Work instructions
Give again the entries below exactly, beginning at the first line and ending at the line with "Figure 4. Effect".

___

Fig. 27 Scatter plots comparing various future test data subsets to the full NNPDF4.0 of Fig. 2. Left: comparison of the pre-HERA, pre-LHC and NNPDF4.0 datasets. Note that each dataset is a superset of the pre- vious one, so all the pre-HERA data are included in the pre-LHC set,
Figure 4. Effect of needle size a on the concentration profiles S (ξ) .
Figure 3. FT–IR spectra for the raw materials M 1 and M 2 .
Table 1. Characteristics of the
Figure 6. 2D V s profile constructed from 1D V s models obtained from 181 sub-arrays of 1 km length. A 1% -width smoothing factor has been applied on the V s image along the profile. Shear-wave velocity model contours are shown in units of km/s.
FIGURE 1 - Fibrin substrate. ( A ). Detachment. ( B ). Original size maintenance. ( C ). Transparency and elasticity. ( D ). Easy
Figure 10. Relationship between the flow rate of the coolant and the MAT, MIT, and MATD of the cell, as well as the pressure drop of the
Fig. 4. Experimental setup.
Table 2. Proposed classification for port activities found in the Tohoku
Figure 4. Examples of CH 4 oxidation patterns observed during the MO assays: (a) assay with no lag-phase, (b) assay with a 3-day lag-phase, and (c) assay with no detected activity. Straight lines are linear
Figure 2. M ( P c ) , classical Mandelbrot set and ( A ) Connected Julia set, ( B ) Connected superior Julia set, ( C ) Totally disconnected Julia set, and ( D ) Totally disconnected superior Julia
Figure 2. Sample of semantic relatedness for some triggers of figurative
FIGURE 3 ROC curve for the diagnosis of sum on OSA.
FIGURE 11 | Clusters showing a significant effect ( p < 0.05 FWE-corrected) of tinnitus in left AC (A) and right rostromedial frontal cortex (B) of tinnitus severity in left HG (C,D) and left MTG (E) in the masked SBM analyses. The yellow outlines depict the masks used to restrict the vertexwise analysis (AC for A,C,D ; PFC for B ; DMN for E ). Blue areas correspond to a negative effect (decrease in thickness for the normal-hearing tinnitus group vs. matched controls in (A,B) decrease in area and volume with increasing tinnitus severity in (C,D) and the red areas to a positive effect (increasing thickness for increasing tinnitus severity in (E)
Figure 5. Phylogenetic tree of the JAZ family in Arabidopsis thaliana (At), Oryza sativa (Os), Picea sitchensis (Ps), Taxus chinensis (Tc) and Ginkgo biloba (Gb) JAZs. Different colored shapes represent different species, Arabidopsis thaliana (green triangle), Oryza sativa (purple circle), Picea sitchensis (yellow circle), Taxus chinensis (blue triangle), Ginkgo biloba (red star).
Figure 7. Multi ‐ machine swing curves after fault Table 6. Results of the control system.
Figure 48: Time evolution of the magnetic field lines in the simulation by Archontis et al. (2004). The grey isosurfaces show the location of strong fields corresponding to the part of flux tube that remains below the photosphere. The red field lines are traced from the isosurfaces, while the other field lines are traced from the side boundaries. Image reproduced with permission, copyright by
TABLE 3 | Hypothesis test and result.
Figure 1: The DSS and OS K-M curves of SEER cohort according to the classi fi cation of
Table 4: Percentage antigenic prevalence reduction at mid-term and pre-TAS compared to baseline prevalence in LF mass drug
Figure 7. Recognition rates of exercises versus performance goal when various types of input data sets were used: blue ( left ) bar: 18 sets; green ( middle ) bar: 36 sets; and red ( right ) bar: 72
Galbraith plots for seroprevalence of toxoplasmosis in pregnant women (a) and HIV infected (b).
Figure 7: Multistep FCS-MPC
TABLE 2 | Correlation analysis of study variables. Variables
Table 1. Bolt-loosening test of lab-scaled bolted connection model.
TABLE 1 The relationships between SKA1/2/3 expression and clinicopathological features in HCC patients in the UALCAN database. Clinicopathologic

___

Response area
Fig. 27 Scatter plots comparing various future test data subsets to the full NNPDF4.0 of Fig. 2. Left: comparison of the pre-HERA, pre-LHC and NNPDF4.0 datasets. Note that each dataset is a superset of the pre- vious one, so all the pre-HERA data are included in the pre-LHC set,
Figure 4. Effect of needle size a on the concentration profiles S (ξ) .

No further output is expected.